[ACTIVITY]: Only the lines that include "center" should be copied from the data below.

*** RECORDS FOR THIS TASK Section Begins ***

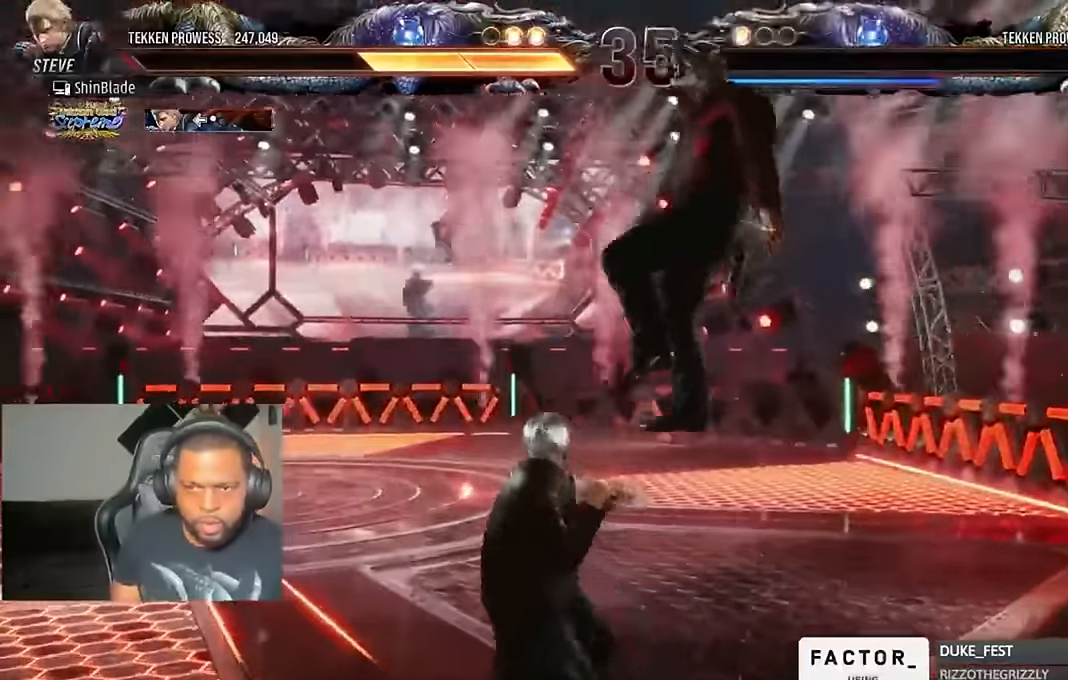
Gameplay with a controller (PlayStation layout); each line is a JSON object with the inputs held at the frame after it. "events" lists button and stick changes between this image and that frame as [ms after this image, input, new state], when the widget could be followed in between. Not read: R1.
{"buttons": ["TRIANGLE"], "left_stick": "center", "right_stick": "center", "events": [[16, "TRIANGLE", "up"], [66, "TRIANGLE", "down"], [250, "TRIANGLE", "up"], [316, "TRIANGLE", "down"]]}
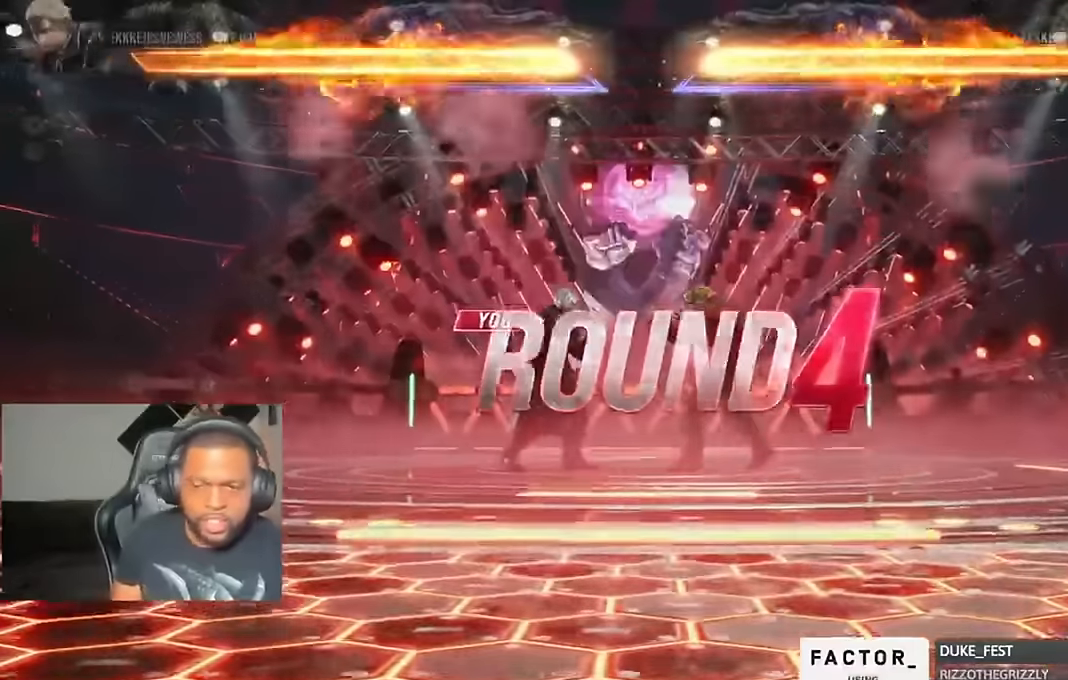
{"buttons": [], "left_stick": "center", "right_stick": "center", "events": [[316, "TRIANGLE", "up"]]}
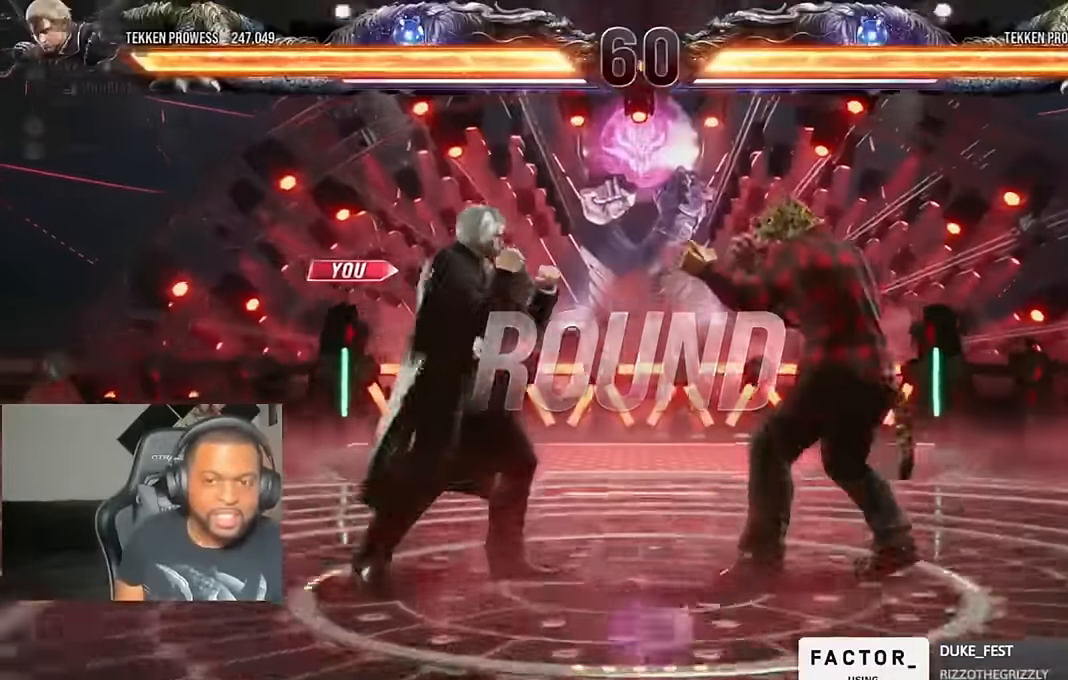
{"buttons": [], "left_stick": "center", "right_stick": "center", "events": []}
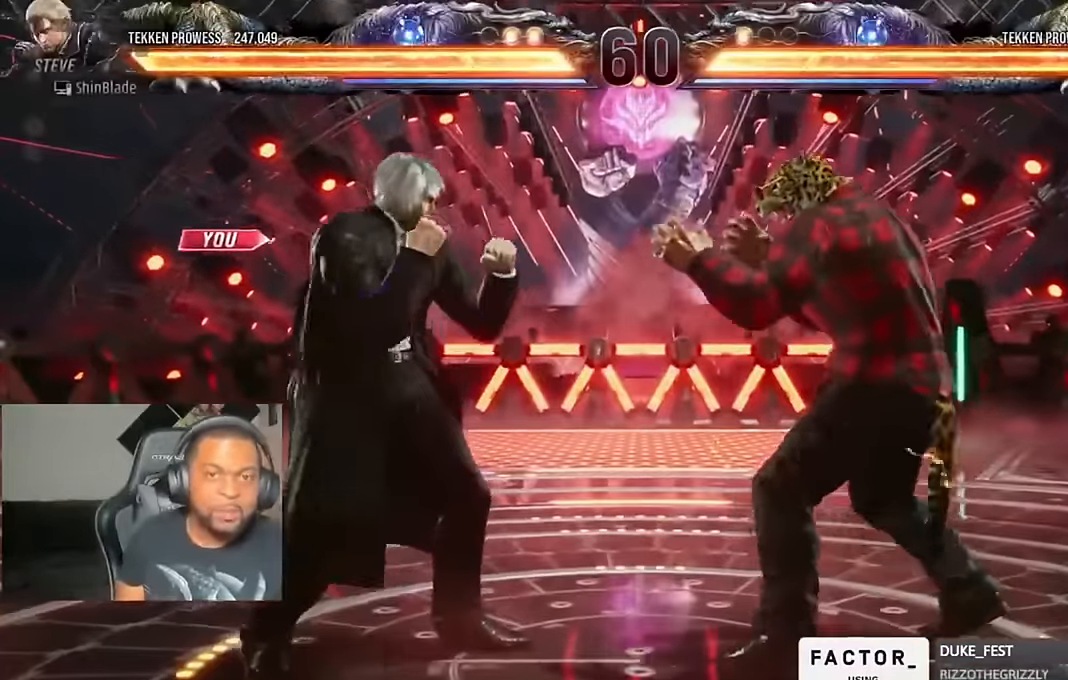
{"buttons": [], "left_stick": "center", "right_stick": "center", "events": []}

*** RECORDS FOR THIS TASK Section Ends ***

[RESULT FOR THIS TASK]:
{"buttons": ["TRIANGLE"], "left_stick": "center", "right_stick": "center", "events": [[16, "TRIANGLE", "up"], [66, "TRIANGLE", "down"], [250, "TRIANGLE", "up"], [316, "TRIANGLE", "down"]]}
{"buttons": [], "left_stick": "center", "right_stick": "center", "events": [[316, "TRIANGLE", "up"]]}
{"buttons": [], "left_stick": "center", "right_stick": "center", "events": []}
{"buttons": [], "left_stick": "center", "right_stick": "center", "events": []}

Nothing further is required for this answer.